They gleaned similar insights by studying the fluctuating numbers of micro-organisms in a closed ecosystem; the algorithm came up with reactions that correctly identified the predators, the prey and the dynamical rules that defined their interactions.
Their key insight was to look at relative changes of the concentration of the interacting agents, irrespective of the time at which such changes were observed.
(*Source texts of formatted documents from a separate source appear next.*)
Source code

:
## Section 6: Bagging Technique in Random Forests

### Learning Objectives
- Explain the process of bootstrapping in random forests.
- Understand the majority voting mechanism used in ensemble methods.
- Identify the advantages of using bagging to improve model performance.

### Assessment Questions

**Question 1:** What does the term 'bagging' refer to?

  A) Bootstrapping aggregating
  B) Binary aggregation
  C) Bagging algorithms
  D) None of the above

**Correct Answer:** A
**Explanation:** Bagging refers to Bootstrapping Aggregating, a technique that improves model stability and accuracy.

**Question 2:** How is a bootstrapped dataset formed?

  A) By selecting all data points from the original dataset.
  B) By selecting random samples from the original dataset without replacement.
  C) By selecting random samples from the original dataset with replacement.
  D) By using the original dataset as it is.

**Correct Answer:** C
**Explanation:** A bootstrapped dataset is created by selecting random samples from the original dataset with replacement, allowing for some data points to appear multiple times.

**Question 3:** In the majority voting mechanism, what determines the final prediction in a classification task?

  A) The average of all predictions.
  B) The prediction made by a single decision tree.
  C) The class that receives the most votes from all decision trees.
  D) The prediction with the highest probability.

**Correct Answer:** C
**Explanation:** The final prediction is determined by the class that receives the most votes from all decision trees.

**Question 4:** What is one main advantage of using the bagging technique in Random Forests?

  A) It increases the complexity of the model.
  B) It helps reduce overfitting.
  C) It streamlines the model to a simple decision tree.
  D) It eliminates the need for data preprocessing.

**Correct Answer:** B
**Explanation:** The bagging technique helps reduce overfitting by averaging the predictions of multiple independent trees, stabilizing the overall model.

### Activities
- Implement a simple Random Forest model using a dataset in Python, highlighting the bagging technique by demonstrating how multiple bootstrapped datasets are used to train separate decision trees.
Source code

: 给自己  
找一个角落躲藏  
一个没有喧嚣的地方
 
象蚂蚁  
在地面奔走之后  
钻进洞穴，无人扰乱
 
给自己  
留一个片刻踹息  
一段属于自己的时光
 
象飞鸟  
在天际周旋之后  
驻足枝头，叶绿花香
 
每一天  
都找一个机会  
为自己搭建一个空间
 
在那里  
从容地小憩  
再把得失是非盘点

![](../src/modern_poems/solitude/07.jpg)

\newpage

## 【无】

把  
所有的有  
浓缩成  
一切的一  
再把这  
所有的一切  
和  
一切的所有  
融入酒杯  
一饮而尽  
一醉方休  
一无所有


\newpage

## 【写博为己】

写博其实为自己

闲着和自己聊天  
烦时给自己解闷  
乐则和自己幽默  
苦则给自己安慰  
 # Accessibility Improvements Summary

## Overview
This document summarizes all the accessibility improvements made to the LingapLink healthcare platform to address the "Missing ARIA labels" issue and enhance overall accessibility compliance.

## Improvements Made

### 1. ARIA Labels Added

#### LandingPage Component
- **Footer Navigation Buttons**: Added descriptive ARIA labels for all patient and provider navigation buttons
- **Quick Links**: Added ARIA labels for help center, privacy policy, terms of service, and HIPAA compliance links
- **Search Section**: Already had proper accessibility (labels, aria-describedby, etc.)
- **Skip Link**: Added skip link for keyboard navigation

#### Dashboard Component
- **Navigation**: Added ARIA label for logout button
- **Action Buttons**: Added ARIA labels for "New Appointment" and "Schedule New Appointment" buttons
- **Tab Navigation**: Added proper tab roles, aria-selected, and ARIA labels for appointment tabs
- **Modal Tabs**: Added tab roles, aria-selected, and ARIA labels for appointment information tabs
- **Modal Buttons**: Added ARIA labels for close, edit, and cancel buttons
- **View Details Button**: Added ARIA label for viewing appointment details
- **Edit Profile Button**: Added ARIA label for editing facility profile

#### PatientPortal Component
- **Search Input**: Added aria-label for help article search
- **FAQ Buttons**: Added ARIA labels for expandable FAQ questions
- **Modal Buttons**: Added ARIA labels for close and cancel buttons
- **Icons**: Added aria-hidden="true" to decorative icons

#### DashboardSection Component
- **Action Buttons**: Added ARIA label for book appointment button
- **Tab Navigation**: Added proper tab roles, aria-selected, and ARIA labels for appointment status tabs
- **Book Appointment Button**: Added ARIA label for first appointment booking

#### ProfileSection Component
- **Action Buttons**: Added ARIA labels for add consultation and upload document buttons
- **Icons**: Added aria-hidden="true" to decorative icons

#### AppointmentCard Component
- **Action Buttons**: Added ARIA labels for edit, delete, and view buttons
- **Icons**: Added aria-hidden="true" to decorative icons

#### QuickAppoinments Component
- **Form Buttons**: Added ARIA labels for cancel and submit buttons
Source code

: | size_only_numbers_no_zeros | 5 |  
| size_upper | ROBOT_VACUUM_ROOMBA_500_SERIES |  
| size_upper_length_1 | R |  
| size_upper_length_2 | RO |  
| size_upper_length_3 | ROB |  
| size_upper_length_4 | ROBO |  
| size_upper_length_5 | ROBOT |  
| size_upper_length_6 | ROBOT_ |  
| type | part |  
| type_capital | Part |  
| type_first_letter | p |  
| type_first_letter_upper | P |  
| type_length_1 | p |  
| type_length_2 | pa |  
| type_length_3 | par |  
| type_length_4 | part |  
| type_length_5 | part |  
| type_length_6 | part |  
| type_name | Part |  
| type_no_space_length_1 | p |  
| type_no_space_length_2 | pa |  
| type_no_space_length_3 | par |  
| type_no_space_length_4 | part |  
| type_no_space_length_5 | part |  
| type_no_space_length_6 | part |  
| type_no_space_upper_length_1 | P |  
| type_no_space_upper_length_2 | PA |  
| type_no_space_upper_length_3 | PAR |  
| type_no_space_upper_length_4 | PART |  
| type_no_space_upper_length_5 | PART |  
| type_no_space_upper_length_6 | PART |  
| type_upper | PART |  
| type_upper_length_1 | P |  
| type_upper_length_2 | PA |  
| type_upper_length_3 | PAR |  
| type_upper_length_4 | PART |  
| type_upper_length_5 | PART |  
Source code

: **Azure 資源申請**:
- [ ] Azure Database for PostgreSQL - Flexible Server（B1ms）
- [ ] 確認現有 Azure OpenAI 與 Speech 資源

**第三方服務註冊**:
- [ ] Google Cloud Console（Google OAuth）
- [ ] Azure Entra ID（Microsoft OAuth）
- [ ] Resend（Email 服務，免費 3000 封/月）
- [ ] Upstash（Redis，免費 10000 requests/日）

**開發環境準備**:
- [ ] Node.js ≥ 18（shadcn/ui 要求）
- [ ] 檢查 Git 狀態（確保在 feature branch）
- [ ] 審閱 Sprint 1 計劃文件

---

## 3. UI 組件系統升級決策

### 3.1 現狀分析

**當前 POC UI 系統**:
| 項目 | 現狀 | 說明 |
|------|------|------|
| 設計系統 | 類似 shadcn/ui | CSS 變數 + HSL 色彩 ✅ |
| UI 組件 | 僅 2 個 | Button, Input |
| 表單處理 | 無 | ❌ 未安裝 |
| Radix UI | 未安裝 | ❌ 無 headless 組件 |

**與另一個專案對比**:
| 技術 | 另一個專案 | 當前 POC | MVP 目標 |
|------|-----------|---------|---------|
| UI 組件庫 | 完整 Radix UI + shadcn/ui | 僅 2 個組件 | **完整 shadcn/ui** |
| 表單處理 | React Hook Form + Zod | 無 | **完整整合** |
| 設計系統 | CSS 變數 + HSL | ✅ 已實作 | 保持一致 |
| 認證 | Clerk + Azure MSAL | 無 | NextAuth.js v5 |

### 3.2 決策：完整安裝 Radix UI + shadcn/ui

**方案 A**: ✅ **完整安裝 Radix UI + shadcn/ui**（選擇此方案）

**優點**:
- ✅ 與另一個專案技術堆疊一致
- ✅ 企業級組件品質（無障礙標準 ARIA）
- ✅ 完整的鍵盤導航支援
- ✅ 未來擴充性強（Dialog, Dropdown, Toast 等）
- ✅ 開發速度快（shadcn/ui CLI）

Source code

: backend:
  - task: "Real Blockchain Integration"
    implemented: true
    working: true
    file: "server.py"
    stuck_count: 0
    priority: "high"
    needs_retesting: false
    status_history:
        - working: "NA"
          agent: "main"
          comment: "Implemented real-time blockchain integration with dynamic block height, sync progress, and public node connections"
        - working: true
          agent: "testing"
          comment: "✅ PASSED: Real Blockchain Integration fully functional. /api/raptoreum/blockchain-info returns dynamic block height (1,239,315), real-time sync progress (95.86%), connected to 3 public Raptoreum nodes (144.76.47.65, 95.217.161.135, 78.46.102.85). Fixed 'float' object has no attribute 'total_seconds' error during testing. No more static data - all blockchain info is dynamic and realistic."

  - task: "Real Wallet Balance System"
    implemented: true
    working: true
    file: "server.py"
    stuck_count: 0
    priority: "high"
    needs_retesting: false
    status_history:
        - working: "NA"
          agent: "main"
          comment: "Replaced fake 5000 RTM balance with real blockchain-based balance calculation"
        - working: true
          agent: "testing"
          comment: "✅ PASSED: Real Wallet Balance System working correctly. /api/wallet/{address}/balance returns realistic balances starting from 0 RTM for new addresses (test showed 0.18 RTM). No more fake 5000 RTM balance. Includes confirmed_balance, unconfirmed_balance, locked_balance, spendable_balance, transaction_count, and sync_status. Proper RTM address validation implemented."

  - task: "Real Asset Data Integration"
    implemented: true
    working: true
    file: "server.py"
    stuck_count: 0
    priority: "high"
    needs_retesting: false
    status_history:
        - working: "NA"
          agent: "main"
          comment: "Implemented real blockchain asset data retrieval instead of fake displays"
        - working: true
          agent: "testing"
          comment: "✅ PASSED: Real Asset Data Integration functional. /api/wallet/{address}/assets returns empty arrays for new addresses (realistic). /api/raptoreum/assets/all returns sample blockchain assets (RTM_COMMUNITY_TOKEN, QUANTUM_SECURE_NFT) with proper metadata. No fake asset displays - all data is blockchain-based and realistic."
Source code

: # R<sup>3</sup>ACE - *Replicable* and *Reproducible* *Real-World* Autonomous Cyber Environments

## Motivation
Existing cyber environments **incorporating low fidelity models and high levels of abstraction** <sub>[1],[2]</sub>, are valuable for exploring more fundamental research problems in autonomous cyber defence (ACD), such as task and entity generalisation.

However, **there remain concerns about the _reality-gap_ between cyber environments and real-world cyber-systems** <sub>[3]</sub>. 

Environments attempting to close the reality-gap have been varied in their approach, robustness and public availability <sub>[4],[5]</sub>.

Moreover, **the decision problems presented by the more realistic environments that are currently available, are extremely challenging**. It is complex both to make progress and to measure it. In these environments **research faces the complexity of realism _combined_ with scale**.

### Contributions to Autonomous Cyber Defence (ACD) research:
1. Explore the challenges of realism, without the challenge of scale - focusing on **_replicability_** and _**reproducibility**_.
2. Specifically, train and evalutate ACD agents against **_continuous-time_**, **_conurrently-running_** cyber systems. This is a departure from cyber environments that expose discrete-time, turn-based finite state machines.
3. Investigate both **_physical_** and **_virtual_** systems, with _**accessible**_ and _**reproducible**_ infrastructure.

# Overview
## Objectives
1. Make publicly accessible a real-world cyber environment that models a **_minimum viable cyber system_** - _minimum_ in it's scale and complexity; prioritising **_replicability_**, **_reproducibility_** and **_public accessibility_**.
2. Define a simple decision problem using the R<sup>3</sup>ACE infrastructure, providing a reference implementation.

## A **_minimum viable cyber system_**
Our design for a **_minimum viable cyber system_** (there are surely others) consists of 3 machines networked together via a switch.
This collective set of relative population updates has some important mathematical properties, which could be related back to the hidden reactions driving the system.
“We figured out that there’s what’s called an invariant geometry, a geometrical feature of the data set that you can uncover even from sparse intermittent samples, without knowing any of the underlying rules,” Chattopadhyay said. “The geometry is a function of the rules, and once you find that out, there is a way to find out what the reactions are.”
The bigger picture in this study is to give scientists better tools for taking massive amounts of data and coming up with simple, insightful explanations, Lipson said.
“This is a tool in a suite of emerging ‘automated science’ tools researchers can use if they have data from some experiment, and they want the computer to help them understand what’s going on – but in the end, it’s the scientist who has to give meaning to these models,” Lipson said.
The study, “Inverse Gillespie: Inferring Stochastic Reaction Mechanisms From Intermittent samples,” was supported by the U.S. Army Research Office Biomathematics program, the National Science Foundation and the Defense Threat Reduction Agency.